A Charitable remainder trust is funded by assets, which are then invested. These investments come with tax breaks, which helps lower your taxable income. The investments in the trust also produce a steady income. After your death, the remaining funds are donated to a charity.

 

Charitable gift annuities work very similarly. An initial donation is made into an investment fund set up by a nonprofit organization. Depending on eligibility, this initial donation may be tax deductible. The annuity pays the recipient an income and upon death, releases the remaining funds to the nonprofit.

In some cases, you can use donated stocks to fund these annuities.

Retirement plan distributions can also provide some tax benefits. If you are over 70 and a half years old and are taking the minimum distribution on your retirement plan, you can donate a withdrawal to a qualified charity. You are not required to pay income tax on these donated distributions. If you are planning on donating money to a charity, sending your distribution payment before you have withdrawn it will avoid the tax you would have paid if the funds were withdrawn and then donated. There is a donation limit of $100,000 of retirement distributions each year.

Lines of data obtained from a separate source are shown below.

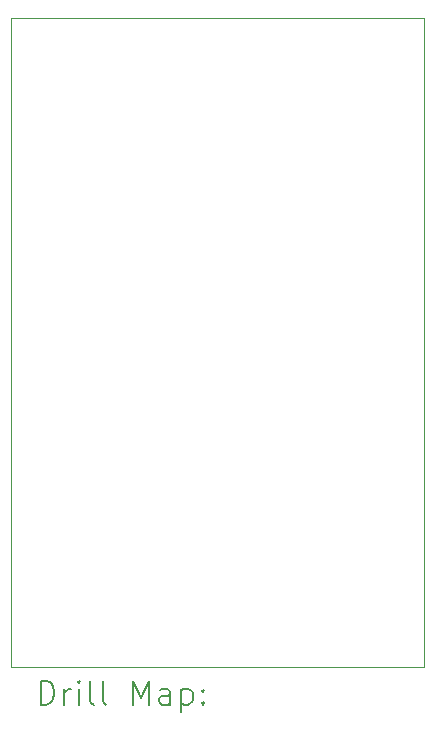
<source format=gbr>
%TF.GenerationSoftware,KiCad,Pcbnew,(6.0.9)*%
%TF.CreationDate,2023-02-13T11:25:59-05:00*%
%TF.ProjectId,1W Experiments,31572045-7870-4657-9269-6d656e74732e,rev?*%
%TF.SameCoordinates,Original*%
%TF.FileFunction,Drillmap*%
%TF.FilePolarity,Positive*%
%FSLAX45Y45*%
G04 Gerber Fmt 4.5, Leading zero omitted, Abs format (unit mm)*
G04 Created by KiCad (PCBNEW (6.0.9)) date 2023-02-13 11:25:59*
%MOMM*%
%LPD*%
G01*
G04 APERTURE LIST*
%ADD10C,0.100000*%
%ADD11C,0.200000*%
G04 APERTURE END LIST*
D10*
X7300000Y-7300000D02*
X10800000Y-7300000D01*
X10800000Y-7300000D02*
X10800000Y-12800000D01*
X10800000Y-12800000D02*
X7300000Y-12800000D01*
X7300000Y-12800000D02*
X7300000Y-7300000D01*
D11*
X7552619Y-13115476D02*
X7552619Y-12915476D01*
X7600238Y-12915476D01*
X7628809Y-12925000D01*
X7647857Y-12944048D01*
X7657381Y-12963095D01*
X7666905Y-13001190D01*
X7666905Y-13029762D01*
X7657381Y-13067857D01*
X7647857Y-13086905D01*
X7628809Y-13105952D01*
X7600238Y-13115476D01*
X7552619Y-13115476D01*
X7752619Y-13115476D02*
X7752619Y-12982143D01*
X7752619Y-13020238D02*
X7762143Y-13001190D01*
X7771667Y-12991667D01*
X7790714Y-12982143D01*
X7809762Y-12982143D01*
X7876428Y-13115476D02*
X7876428Y-12982143D01*
X7876428Y-12915476D02*
X7866905Y-12925000D01*
X7876428Y-12934524D01*
X7885952Y-12925000D01*
X7876428Y-12915476D01*
X7876428Y-12934524D01*
X8000238Y-13115476D02*
X7981190Y-13105952D01*
X7971667Y-13086905D01*
X7971667Y-12915476D01*
X8105000Y-13115476D02*
X8085952Y-13105952D01*
X8076428Y-13086905D01*
X8076428Y-12915476D01*
X8333571Y-13115476D02*
X8333571Y-12915476D01*
X8400238Y-13058333D01*
X8466905Y-12915476D01*
X8466905Y-13115476D01*
X8647857Y-13115476D02*
X8647857Y-13010714D01*
X8638333Y-12991667D01*
X8619286Y-12982143D01*
X8581190Y-12982143D01*
X8562143Y-12991667D01*
X8647857Y-13105952D02*
X8628810Y-13115476D01*
X8581190Y-13115476D01*
X8562143Y-13105952D01*
X8552619Y-13086905D01*
X8552619Y-13067857D01*
X8562143Y-13048809D01*
X8581190Y-13039286D01*
X8628810Y-13039286D01*
X8647857Y-13029762D01*
X8743095Y-12982143D02*
X8743095Y-13182143D01*
X8743095Y-12991667D02*
X8762143Y-12982143D01*
X8800238Y-12982143D01*
X8819286Y-12991667D01*
X8828810Y-13001190D01*
X8838333Y-13020238D01*
X8838333Y-13077381D01*
X8828810Y-13096428D01*
X8819286Y-13105952D01*
X8800238Y-13115476D01*
X8762143Y-13115476D01*
X8743095Y-13105952D01*
X8924048Y-13096428D02*
X8933571Y-13105952D01*
X8924048Y-13115476D01*
X8914524Y-13105952D01*
X8924048Y-13096428D01*
X8924048Y-13115476D01*
X8924048Y-12991667D02*
X8933571Y-13001190D01*
X8924048Y-13010714D01*
X8914524Y-13001190D01*
X8924048Y-12991667D01*
X8924048Y-13010714D01*
M02*

</source>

Stocks that are donated to qualified charities are tax-deductible and also avoid capital gains tax. Similar to retirement distributions, the cost of donating the stock is lower than if you sold the asset and donated the proceeds. If you are in a higher tax bracket, this option would save you more money as the sale of any stock would be subject to higher capital gains tax. Lower limits apply to these types of donations. Generally, only 30 percent of your adjusted gross income in stock donations can be deducted.